Grace Coddington Redefines Her Role at Vogue

It’s a testament to her enormous influence and still-rising profile that Grace Coddington tweaked her role at Vogue and people are losing their chic with end-of-an-era proclamations. Announced today, Vogue’s 28-year Creative Director will now be its Creative Editor at Large.

Essentially it means she’ll realize fewer fashion stories for the behemoth to pursue more outside projects, for example a fragrance collab with Comme des Garçons and, more intensively, a film adaptation of her 2012 biography Grace — a must-read, by the way.
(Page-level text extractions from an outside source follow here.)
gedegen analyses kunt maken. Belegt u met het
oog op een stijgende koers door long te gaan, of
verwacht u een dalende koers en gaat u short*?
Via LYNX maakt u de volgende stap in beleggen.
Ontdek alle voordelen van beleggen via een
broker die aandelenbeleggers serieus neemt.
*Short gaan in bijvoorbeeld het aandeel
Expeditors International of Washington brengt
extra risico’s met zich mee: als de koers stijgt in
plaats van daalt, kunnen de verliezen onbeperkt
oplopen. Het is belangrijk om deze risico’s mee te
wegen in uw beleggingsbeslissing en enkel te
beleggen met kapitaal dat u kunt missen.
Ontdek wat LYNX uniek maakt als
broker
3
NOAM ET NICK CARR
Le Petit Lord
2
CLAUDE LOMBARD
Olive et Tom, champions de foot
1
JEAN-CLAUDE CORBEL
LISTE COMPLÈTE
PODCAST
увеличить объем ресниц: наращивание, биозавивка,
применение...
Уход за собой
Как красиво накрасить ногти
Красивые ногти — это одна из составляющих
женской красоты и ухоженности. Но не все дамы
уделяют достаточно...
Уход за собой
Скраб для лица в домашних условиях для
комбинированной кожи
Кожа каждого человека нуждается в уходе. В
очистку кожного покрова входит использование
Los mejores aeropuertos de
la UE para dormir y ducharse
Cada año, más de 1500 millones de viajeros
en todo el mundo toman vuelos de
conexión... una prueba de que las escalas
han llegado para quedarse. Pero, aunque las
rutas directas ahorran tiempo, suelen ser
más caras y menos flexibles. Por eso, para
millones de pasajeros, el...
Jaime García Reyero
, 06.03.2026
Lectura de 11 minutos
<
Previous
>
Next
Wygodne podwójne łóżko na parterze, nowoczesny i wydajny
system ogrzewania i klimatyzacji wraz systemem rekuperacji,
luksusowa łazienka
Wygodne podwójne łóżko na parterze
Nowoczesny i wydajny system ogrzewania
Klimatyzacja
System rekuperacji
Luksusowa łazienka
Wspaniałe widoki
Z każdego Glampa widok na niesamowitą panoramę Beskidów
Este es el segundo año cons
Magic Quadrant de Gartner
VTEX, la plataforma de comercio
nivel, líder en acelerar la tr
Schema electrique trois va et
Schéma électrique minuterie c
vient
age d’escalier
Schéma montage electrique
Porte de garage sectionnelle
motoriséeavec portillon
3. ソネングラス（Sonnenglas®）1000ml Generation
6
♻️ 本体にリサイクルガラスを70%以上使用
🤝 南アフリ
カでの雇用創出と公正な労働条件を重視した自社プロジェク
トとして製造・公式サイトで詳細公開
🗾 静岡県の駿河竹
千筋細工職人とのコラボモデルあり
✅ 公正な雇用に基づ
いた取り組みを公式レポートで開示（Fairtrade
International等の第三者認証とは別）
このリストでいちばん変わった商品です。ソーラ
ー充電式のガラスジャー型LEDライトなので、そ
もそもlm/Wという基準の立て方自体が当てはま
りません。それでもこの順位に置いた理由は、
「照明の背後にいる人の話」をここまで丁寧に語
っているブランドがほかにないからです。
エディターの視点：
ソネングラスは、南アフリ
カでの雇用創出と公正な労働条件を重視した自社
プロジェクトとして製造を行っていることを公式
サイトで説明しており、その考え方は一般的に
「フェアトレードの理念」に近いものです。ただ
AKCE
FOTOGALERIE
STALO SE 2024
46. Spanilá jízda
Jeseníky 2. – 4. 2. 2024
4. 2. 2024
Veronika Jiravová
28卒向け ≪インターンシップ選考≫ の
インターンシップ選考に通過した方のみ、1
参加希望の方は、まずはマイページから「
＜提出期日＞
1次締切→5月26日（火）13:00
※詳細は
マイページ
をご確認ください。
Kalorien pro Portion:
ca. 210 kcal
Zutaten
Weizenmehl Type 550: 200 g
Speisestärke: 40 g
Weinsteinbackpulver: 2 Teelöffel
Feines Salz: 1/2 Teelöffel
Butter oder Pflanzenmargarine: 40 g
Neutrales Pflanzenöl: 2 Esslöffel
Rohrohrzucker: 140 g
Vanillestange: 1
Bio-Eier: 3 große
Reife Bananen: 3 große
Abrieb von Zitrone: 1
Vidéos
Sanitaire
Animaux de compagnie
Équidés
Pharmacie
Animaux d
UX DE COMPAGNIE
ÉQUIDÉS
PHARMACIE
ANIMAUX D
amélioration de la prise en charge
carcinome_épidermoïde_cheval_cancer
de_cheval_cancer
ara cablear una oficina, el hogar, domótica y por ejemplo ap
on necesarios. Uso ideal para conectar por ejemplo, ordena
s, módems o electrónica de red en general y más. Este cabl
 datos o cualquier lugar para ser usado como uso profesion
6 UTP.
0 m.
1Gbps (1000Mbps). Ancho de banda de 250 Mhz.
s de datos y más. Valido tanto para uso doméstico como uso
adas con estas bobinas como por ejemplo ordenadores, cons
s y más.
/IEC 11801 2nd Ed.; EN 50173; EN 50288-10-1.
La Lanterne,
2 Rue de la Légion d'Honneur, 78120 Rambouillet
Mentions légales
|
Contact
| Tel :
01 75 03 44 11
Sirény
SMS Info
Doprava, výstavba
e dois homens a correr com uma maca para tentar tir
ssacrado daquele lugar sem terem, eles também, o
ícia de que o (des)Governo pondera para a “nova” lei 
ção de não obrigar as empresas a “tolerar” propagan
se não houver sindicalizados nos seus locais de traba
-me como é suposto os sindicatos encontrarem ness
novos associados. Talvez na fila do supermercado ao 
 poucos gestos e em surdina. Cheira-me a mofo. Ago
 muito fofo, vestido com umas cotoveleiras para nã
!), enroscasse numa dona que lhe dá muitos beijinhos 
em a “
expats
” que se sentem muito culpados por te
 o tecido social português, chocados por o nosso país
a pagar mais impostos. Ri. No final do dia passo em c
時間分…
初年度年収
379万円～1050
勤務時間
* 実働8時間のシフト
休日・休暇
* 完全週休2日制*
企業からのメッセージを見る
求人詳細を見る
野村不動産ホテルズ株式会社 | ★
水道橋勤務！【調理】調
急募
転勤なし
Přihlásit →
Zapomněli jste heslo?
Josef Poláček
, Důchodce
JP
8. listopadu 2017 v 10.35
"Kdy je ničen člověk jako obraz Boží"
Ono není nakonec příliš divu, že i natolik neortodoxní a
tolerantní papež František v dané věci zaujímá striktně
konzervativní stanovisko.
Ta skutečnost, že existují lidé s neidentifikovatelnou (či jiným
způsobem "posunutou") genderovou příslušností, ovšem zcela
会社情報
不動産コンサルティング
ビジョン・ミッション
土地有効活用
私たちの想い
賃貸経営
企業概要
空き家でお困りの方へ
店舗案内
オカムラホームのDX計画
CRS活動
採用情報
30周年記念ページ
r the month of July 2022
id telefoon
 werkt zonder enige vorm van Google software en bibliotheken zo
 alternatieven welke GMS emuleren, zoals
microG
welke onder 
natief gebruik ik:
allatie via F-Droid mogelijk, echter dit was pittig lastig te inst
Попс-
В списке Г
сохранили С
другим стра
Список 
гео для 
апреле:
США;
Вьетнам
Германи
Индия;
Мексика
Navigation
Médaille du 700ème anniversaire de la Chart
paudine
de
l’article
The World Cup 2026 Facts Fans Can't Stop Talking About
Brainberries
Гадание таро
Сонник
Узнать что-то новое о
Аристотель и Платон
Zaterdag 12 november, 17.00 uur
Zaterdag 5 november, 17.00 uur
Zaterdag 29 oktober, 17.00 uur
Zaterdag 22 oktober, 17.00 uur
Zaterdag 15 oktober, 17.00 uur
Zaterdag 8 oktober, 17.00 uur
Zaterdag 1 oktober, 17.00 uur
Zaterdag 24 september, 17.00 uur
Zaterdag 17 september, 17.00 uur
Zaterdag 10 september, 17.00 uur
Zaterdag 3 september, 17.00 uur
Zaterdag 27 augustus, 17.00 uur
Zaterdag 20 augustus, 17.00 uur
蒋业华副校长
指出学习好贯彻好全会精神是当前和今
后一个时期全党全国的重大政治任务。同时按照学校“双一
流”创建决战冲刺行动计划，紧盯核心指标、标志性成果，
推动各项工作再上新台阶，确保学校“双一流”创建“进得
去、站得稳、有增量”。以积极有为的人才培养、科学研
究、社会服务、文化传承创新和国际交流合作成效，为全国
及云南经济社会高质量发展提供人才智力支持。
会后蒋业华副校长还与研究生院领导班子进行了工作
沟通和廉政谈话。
But as Conde Nast has stated it has no immediate plans to find a successor, and as Coddington told Business of Fashion she’s certainly not retiring, it doesn’t appear very much will change, at least for now. It is not as strong a statement as Andre Leon Talley’s departure as Editor at Large in 2013, after three decades at Vogue, citing a glass ceiling and lack of racial diversity in the industry.

While not earth-shaking, Coddington’s move does potentially signal a further shift toward a commercial and accessible (read online) vision of fashion publishing, one that Anna Wintour favors, and away from the fantastical, over-the-top, expensive productions Coddington advocates. That very tension is what made Coddington the crowd favorite in The September Issue.